-- START Passage shown --

So, back a decade ago, I started out by making giant versions of the maps that Phil had done for his two published accounts of battles: Chanis, and Ru. I used what was then pretty advanced technology in gaming; I copied the two maps onto clear transparencies, and projected them onto the 6' by 9' drop cloths I used for the maps with an overhead projector. (Note to modern readers: this was top of the line technology, back then, and you'll need to use Google to find out what ancient devices I'm talking about.) I drew the outlines of the terrain onto the cloth maps, and then painted in all the colored details with one of my five airbrushes. (Note: this is a modeler's tool , and not one normally found in gaming circles. Invented around 1876 and used for decades by artists, photo retouchers, and Stalin's secret police it's a very handy way to paint models. I have five, including several vintage Thayer and Chandler models from the 1950's.)

Anyway, the idea behind having two of these giant maps and using them as the basis for game tables led to what I've been calling the "Two Table Standard". In short, the idea is that for events such as demo games or games at conventions, I could have one fully-equipped game table with a game running at the same time that I was setting up the scenery and miniatures for a second game table. That way, players could switch games and tables with no delay, as player time at events is very limited.

-- END Passage shown --
-- START Available data --

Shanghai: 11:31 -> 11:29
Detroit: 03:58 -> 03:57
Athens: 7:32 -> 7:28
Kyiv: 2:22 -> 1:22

-- END Available data --

Carry the passage about the giant battle maps and the "Two Table Standard" forward from its final sentence.

> Written answer:
Over time, we started to do more events in the local game shops, I evolved a second 'system' for game tables. This is based on sheets of Masonite or MDF that have a layer of expanded polystyrene bead board / insulation glued to them. The stuff I use is 1/4" thick, and because of the little styrene spheres, it has a more natural texture to it. I have two sets of the 23" x 40" panels I mentioned in the last post I made before The Incident, a 'dry' terrain set and a 'temperate' terrain set. Taken in conjunction with the sets of scenery I have, made up of model trees on scenic bases, I can cover pretty much any of the terrain types that Phil described in his works about Tekumel. I have 'dry', 'temperate', 'forest', and 'jungle' terrain sets; taken in conjunction with the large collection of buildings I have either made or out-sourced I can model any possible game scenario that Phil described to me or that I encountered while gaming with Phil from 1976 to 1988. (And which I talk about in my book, "To Serve The Petal Throne".)

I should also mention that I have a number of 'dedicated' terrain sets. There are the two sets of Sakbe road sections, one a 'generic' set and the other the one for the Battle of Anch'ke, and the model of Castle Tilketl from the battle of the same name we fought out at Phil's. There are also the dozen or so boats and ship for naval actions, as well as about 100 small-scale ship miniatures for use in larger naval actions.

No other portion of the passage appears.